Data items:

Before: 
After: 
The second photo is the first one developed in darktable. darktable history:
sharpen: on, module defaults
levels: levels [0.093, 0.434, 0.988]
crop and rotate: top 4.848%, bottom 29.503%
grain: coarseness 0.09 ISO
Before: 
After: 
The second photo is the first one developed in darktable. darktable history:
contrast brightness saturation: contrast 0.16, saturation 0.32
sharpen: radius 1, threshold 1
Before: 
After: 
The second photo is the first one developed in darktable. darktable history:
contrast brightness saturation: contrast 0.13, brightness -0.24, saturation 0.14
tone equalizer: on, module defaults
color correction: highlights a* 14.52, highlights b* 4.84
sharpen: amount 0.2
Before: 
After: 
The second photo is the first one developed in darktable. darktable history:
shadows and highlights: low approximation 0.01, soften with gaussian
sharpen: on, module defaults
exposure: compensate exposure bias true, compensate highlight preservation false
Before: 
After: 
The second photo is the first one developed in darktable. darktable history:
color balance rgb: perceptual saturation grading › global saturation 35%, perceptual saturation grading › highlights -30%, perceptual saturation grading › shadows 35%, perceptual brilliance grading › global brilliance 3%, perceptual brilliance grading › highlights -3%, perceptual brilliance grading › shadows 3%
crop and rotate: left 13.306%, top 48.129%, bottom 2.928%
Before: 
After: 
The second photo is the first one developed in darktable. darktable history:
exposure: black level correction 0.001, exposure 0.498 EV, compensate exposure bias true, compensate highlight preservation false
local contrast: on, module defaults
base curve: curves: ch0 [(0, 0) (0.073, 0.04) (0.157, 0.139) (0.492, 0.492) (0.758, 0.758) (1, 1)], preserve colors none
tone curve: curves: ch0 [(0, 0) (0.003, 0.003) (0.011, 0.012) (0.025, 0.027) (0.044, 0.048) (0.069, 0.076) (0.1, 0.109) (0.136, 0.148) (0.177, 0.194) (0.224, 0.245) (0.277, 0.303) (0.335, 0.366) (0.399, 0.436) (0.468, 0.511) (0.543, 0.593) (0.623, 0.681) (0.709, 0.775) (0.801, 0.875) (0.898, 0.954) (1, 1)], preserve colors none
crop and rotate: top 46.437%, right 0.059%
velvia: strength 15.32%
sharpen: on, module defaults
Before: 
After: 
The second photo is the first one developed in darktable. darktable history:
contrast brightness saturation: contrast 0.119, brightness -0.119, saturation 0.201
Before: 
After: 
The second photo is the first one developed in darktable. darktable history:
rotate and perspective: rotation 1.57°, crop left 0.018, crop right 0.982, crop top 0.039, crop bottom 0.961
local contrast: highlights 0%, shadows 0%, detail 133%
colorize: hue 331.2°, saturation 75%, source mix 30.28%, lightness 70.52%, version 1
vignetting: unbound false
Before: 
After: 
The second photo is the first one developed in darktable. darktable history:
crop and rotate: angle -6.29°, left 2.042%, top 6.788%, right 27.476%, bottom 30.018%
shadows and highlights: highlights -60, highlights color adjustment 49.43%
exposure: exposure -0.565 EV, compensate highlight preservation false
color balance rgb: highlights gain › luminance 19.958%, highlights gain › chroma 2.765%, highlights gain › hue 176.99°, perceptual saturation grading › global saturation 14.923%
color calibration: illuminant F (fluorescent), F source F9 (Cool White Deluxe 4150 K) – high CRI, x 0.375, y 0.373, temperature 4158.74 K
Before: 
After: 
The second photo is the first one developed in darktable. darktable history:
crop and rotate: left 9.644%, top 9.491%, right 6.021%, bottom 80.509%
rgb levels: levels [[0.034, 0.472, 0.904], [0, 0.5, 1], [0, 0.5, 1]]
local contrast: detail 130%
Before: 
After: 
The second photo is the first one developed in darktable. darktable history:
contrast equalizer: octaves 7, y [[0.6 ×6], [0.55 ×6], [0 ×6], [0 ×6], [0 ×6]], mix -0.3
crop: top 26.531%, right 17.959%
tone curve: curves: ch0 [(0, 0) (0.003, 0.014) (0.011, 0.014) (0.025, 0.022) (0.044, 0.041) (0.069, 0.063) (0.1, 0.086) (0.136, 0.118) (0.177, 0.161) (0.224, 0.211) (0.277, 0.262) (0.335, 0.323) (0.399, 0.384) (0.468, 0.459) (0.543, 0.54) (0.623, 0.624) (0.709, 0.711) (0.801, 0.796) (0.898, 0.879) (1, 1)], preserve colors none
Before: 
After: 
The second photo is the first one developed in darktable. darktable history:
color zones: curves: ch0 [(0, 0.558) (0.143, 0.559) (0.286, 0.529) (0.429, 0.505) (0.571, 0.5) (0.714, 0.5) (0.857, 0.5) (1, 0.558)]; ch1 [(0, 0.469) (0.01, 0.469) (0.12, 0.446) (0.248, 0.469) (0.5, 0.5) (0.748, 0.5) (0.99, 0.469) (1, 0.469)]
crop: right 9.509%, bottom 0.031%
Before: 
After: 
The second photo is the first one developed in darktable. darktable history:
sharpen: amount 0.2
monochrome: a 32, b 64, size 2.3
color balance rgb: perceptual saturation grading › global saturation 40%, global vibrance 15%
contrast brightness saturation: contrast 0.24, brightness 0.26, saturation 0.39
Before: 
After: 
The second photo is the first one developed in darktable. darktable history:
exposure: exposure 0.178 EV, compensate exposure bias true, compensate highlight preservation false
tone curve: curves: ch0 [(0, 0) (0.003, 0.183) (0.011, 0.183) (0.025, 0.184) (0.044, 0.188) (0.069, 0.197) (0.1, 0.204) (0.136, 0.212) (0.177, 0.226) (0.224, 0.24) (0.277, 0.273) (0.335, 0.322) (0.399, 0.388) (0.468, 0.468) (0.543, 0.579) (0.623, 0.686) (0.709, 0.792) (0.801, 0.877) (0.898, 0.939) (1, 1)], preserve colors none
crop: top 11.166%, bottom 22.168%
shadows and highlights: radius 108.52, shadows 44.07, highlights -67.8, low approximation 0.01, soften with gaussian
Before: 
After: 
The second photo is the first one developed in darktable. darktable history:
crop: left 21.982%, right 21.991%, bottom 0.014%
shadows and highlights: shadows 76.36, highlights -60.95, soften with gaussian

* Task brief *
Print the lines above without any changes, from the first line to the last.

* Output below *
Before: 
After: 
The second photo is the first one developed in darktable. darktable history:
sharpen: on, module defaults
levels: levels [0.093, 0.434, 0.988]
crop and rotate: top 4.848%, bottom 29.503%
grain: coarseness 0.09 ISO
Before: 
After: 
The second photo is the first one developed in darktable. darktable history:
contrast brightness saturation: contrast 0.16, saturation 0.32
sharpen: radius 1, threshold 1
Before: 
After: 
The second photo is the first one developed in darktable. darktable history:
contrast brightness saturation: contrast 0.13, brightness -0.24, saturation 0.14
tone equalizer: on, module defaults
color correction: highlights a* 14.52, highlights b* 4.84
sharpen: amount 0.2
Before: 
After: 
The second photo is the first one developed in darktable. darktable history:
shadows and highlights: low approximation 0.01, soften with gaussian
sharpen: on, module defaults
exposure: compensate exposure bias true, compensate highlight preservation false
Before: 
After: 
The second photo is the first one developed in darktable. darktable history:
color balance rgb: perceptual saturation grading › global saturation 35%, perceptual saturation grading › highlights -30%, perceptual saturation grading › shadows 35%, perceptual brilliance grading › global brilliance 3%, perceptual brilliance grading › highlights -3%, perceptual brilliance grading › shadows 3%
crop and rotate: left 13.306%, top 48.129%, bottom 2.928%
Before: 
After: 
The second photo is the first one developed in darktable. darktable history:
exposure: black level correction 0.001, exposure 0.498 EV, compensate exposure bias true, compensate highlight preservation false
local contrast: on, module defaults
base curve: curves: ch0 [(0, 0) (0.073, 0.04) (0.157, 0.139) (0.492, 0.492) (0.758, 0.758) (1, 1)], preserve colors none
tone curve: curves: ch0 [(0, 0) (0.003, 0.003) (0.011, 0.012) (0.025, 0.027) (0.044, 0.048) (0.069, 0.076) (0.1, 0.109) (0.136, 0.148) (0.177, 0.194) (0.224, 0.245) (0.277, 0.303) (0.335, 0.366) (0.399, 0.436) (0.468, 0.511) (0.543, 0.593) (0.623, 0.681) (0.709, 0.775) (0.801, 0.875) (0.898, 0.954) (1, 1)], preserve colors none
crop and rotate: top 46.437%, right 0.059%
velvia: strength 15.32%
sharpen: on, module defaults
Before: 
After: 
The second photo is the first one developed in darktable. darktable history:
contrast brightness saturation: contrast 0.119, brightness -0.119, saturation 0.201
Before: 
After: 
The second photo is the first one developed in darktable. darktable history:
rotate and perspective: rotation 1.57°, crop left 0.018, crop right 0.982, crop top 0.039, crop bottom 0.961
local contrast: highlights 0%, shadows 0%, detail 133%
colorize: hue 331.2°, saturation 75%, source mix 30.28%, lightness 70.52%, version 1
vignetting: unbound false
Before: 
After: 
The second photo is the first one developed in darktable. darktable history:
crop and rotate: angle -6.29°, left 2.042%, top 6.788%, right 27.476%, bottom 30.018%
shadows and highlights: highlights -60, highlights color adjustment 49.43%
exposure: exposure -0.565 EV, compensate highlight preservation false
color balance rgb: highlights gain › luminance 19.958%, highlights gain › chroma 2.765%, highlights gain › hue 176.99°, perceptual saturation grading › global saturation 14.923%
color calibration: illuminant F (fluorescent), F source F9 (Cool White Deluxe 4150 K) – high CRI, x 0.375, y 0.373, temperature 4158.74 K
Before: 
After: 
The second photo is the first one developed in darktable. darktable history:
crop and rotate: left 9.644%, top 9.491%, right 6.021%, bottom 80.509%
rgb levels: levels [[0.034, 0.472, 0.904], [0, 0.5, 1], [0, 0.5, 1]]
local contrast: detail 130%
Before: 
After: 
The second photo is the first one developed in darktable. darktable history:
contrast equalizer: octaves 7, y [[0.6 ×6], [0.55 ×6], [0 ×6], [0 ×6], [0 ×6]], mix -0.3
crop: top 26.531%, right 17.959%
tone curve: curves: ch0 [(0, 0) (0.003, 0.014) (0.011, 0.014) (0.025, 0.022) (0.044, 0.041) (0.069, 0.063) (0.1, 0.086) (0.136, 0.118) (0.177, 0.161) (0.224, 0.211) (0.277, 0.262) (0.335, 0.323) (0.399, 0.384) (0.468, 0.459) (0.543, 0.54) (0.623, 0.624) (0.709, 0.711) (0.801, 0.796) (0.898, 0.879) (1, 1)], preserve colors none
Before: 
After: 
The second photo is the first one developed in darktable. darktable history:
color zones: curves: ch0 [(0, 0.558) (0.143, 0.559) (0.286, 0.529) (0.429, 0.505) (0.571, 0.5) (0.714, 0.5) (0.857, 0.5) (1, 0.558)]; ch1 [(0, 0.469) (0.01, 0.469) (0.12, 0.446) (0.248, 0.469) (0.5, 0.5) (0.748, 0.5) (0.99, 0.469) (1, 0.469)]
crop: right 9.509%, bottom 0.031%
Before: 
After: 
The second photo is the first one developed in darktable. darktable history:
sharpen: amount 0.2
monochrome: a 32, b 64, size 2.3
color balance rgb: perceptual saturation grading › global saturation 40%, global vibrance 15%
contrast brightness saturation: contrast 0.24, brightness 0.26, saturation 0.39
Before: 
After: 
The second photo is the first one developed in darktable. darktable history:
exposure: exposure 0.178 EV, compensate exposure bias true, compensate highlight preservation false
tone curve: curves: ch0 [(0, 0) (0.003, 0.183) (0.011, 0.183) (0.025, 0.184) (0.044, 0.188) (0.069, 0.197) (0.1, 0.204) (0.136, 0.212) (0.177, 0.226) (0.224, 0.24) (0.277, 0.273) (0.335, 0.322) (0.399, 0.388) (0.468, 0.468) (0.543, 0.579) (0.623, 0.686) (0.709, 0.792) (0.801, 0.877) (0.898, 0.939) (1, 1)], preserve colors none
crop: top 11.166%, bottom 22.168%
shadows and highlights: radius 108.52, shadows 44.07, highlights -67.8, low approximation 0.01, soften with gaussian
Before: 
After: 
The second photo is the first one developed in darktable. darktable history:
crop: left 21.982%, right 21.991%, bottom 0.014%
shadows and highlights: shadows 76.36, highlights -60.95, soften with gaussian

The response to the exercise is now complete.